El reconocido actor británico Sir Ian McKellen, de 87 años, dejó boquiabiertos a más de 2.000 personas durante un evento al aire libre en Roma. Allí reveló detalles nunca antes contados sobre su regreso al papel de Magneto en la esperada cinta Vengadores: Doomsday. El intérprete confesó el método que empleó para transmitir furia en una escena clave: imaginar la destrucción de algo que detesta profundamente.
Durante su participación en el festival Cinema in Piazza, McKellen narró que los directores Anthony y Joe Russo le pidieron un nivel de ira todavía mayor para una secuencia donde Magneto desata su poder destructivo. Según el actor, la indicación fue clara:
“Me dijeron: tienes que parecer que odias lo que destruyes”.
Para lograr esa expresión en pantalla, McKellen optó por un recurso personal: en lugar de pensar en Nueva Jersey – el destino ficticio del ataque – gritó “Mar-a-Lago” mientras ejecutaba el gesto. La revelación provocó risas y aplausos entre el público. En palabras del actor:
“Grité ‘Mar-a-Lago’ y sentí cómo la energía cambiaba”.
El episodio ocurrió durante la grabación de una de las escenas de destrucción masiva de la película. El complejo al que hizo referencia pertenece al expresidente estadounidense Donald Trump, lo que añadió un tono político a la anécdota. Los asistentes, muchos seguidores de Marvel, recibieron la confesión con entusiasmo.

El regreso de Magneto y los X-Men al MCU
McKellen subrayó que encontrar una motivación interna auténtica facilita la conexión con el personaje. Su capacidad para transformar una indicación técnica en una reacción visceral generó uno de los momentos más comentados de la noche en Roma. La escena forma parte de Vengadores: Doomsday, la trigésima novena película del Universo Cinematográfico de Marvel (MCU), cuyo estreno está previsto para diciembre. En ella se produce el esperado retorno de los X-Men interpretados por McKellen y Sir Patrick Stewart, bajo la dirección de los hermanos Russo, responsables de Vengadores: Endgame, la segunda película más taquillera de la historia con $2.800 millones recaudados.
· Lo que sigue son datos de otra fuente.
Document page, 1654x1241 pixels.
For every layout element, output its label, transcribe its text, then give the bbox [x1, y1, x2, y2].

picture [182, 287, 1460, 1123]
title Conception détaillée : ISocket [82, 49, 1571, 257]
El evento en Roma sirvió como antesala exclusiva para mostrar imágenes nunca vistas de la nueva entrega. McKellen se levantó de su asiento para recrear ante el público la escena de la destrucción, ilustrando con gestos y energía contagiosa el momento en que Magneto libera su ira. Los asistentes respondieron con ovaciones y risas, celebrando el humor y la sinceridad del actor.
Recuerdos personales y nuevos proyectos
Además de hablar sobre su trabajo como Magneto, McKellen aprovechó la velada para compartir recuerdos ligados al cine. Presentó una proyección de Las vacaciones del señor Hulot, la comedia francesa de Jacques Tati de 1953, y evocó la emoción de haber visto la película a los catorce años junto a un amigo del que estaba enamorado. El actor describió a Hulot como una figura tan poderosa en la historia del cine como Charles Chaplin o Buster Keaton, y destacó su influencia en personajes como Mr. Bean.
La presencia de McKellen en Roma coincide con una etapa activa de su carrera, tras recuperarse de una caída sufrida en 2024 durante una función teatral. En el último año, el actor ha estrenado la película The Christophers, dirigida por Steven Soderbergh, y ha participado en una innovadora instalación escénica en Nueva York. Fuera del escenario, McKellen se ha involucrado en causas sociales y culturales: inauguró un centro de artes escénicas en el condado de Durham, participó en una marcha contra la criminalización de las personas LGBTQ+ en países de la Commonwealth, y develó una placa azul de la English Heritage en la antigua residencia de Laurence Olivier en Londres.
Finalmente, el actor adelantó que viajará próximamente a Nueva Zelanda para retomar el papel de Gandalf en la nueva producción El señor de los anillos: La caza de Gollum, dirigida por Andy Serkis y producida por Peter Jackson. Según McKellen, esta historia “contará algo que no creo que Tolkien haya escrito”, generando expectativas entre los seguidores de la saga. La noche en Roma dejó la imagen de un actor que, a sus 87 años, sigue renovando su vínculo con el cine, el teatro y el público. Su método para expresar furia en Avengers: Doomsday – imaginar la destrucción de aquello que odia – se suma a la larga lista de anécdotas de una carrera marcada por la entrega y la autenticidad.